Task directions - The entries below should be written out again exactly as they stand.
*** Provided information ***
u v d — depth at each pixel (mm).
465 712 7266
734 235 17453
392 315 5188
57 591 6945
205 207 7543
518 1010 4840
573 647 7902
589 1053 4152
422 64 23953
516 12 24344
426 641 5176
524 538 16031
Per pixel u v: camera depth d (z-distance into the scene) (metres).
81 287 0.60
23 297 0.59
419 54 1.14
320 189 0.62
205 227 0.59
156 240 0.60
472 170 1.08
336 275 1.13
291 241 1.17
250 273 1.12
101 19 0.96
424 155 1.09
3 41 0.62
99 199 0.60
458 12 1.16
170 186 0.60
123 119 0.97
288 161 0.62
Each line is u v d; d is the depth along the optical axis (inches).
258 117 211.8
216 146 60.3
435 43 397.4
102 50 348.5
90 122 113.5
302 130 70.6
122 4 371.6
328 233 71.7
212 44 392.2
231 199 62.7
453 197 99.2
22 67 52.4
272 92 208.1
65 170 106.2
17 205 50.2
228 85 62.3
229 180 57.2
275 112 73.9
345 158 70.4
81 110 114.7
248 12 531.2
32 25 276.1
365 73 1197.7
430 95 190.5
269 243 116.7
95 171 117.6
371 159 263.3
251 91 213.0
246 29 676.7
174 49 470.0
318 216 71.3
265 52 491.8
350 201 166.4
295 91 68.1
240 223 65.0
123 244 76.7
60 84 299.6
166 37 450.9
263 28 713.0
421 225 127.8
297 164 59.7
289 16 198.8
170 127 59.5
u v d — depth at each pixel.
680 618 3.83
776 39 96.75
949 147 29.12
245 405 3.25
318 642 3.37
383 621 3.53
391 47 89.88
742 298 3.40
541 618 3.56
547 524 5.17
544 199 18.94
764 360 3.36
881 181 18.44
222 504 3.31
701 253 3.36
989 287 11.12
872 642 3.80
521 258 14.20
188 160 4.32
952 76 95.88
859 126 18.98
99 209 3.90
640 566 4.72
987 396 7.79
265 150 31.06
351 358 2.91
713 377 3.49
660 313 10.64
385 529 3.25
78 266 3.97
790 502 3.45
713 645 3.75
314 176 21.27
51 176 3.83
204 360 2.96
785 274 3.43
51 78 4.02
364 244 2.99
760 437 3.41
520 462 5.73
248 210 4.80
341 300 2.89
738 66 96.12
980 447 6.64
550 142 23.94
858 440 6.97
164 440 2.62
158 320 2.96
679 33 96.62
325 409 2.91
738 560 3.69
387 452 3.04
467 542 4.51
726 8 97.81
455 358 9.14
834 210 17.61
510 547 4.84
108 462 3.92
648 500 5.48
*** End of Provided information ***
Response box -
u v d — depth at each pixel (mm).
465 712 7266
734 235 17453
392 315 5188
57 591 6945
205 207 7543
518 1010 4840
573 647 7902
589 1053 4152
422 64 23953
516 12 24344
426 641 5176
524 538 16031
Per pixel u v: camera depth d (z-distance into the scene) (metres).
81 287 0.60
23 297 0.59
419 54 1.14
320 189 0.62
205 227 0.59
156 240 0.60
472 170 1.08
336 275 1.13
291 241 1.17
250 273 1.12
101 19 0.96
424 155 1.09
3 41 0.62
99 199 0.60
458 12 1.16
170 186 0.60
123 119 0.97
288 161 0.62
Each line is u v d; d is the depth along the optical axis (inches).
258 117 211.8
216 146 60.3
435 43 397.4
102 50 348.5
90 122 113.5
302 130 70.6
122 4 371.6
328 233 71.7
212 44 392.2
231 199 62.7
453 197 99.2
22 67 52.4
272 92 208.1
65 170 106.2
17 205 50.2
228 85 62.3
229 180 57.2
275 112 73.9
345 158 70.4
81 110 114.7
248 12 531.2
32 25 276.1
365 73 1197.7
430 95 190.5
269 243 116.7
95 171 117.6
371 159 263.3
251 91 213.0
246 29 676.7
174 49 470.0
318 216 71.3
265 52 491.8
350 201 166.4
295 91 68.1
240 223 65.0
123 244 76.7
60 84 299.6
166 37 450.9
263 28 713.0
421 225 127.8
297 164 59.7
289 16 198.8
170 127 59.5
u v d — depth at each pixel.
680 618 3.83
776 39 96.75
949 147 29.12
245 405 3.25
318 642 3.37
383 621 3.53
391 47 89.88
742 298 3.40
541 618 3.56
547 524 5.17
544 199 18.94
764 360 3.36
881 181 18.44
222 504 3.31
701 253 3.36
989 287 11.12
872 642 3.80
521 258 14.20
188 160 4.32
952 76 95.88
859 126 18.98
99 209 3.90
640 566 4.72
987 396 7.79
265 150 31.06
351 358 2.91
713 377 3.49
660 313 10.64
385 529 3.25
78 266 3.97
790 502 3.45
713 645 3.75
314 176 21.27
51 176 3.83
204 360 2.96
785 274 3.43
51 78 4.02
364 244 2.99
760 437 3.41
520 462 5.73
248 210 4.80
341 300 2.89
738 66 96.12
980 447 6.64
550 142 23.94
858 440 6.97
164 440 2.62
158 320 2.96
679 33 96.62
325 409 2.91
738 560 3.69
387 452 3.04
467 542 4.51
726 8 97.81
455 358 9.14
834 210 17.61
510 547 4.84
108 462 3.92
648 500 5.48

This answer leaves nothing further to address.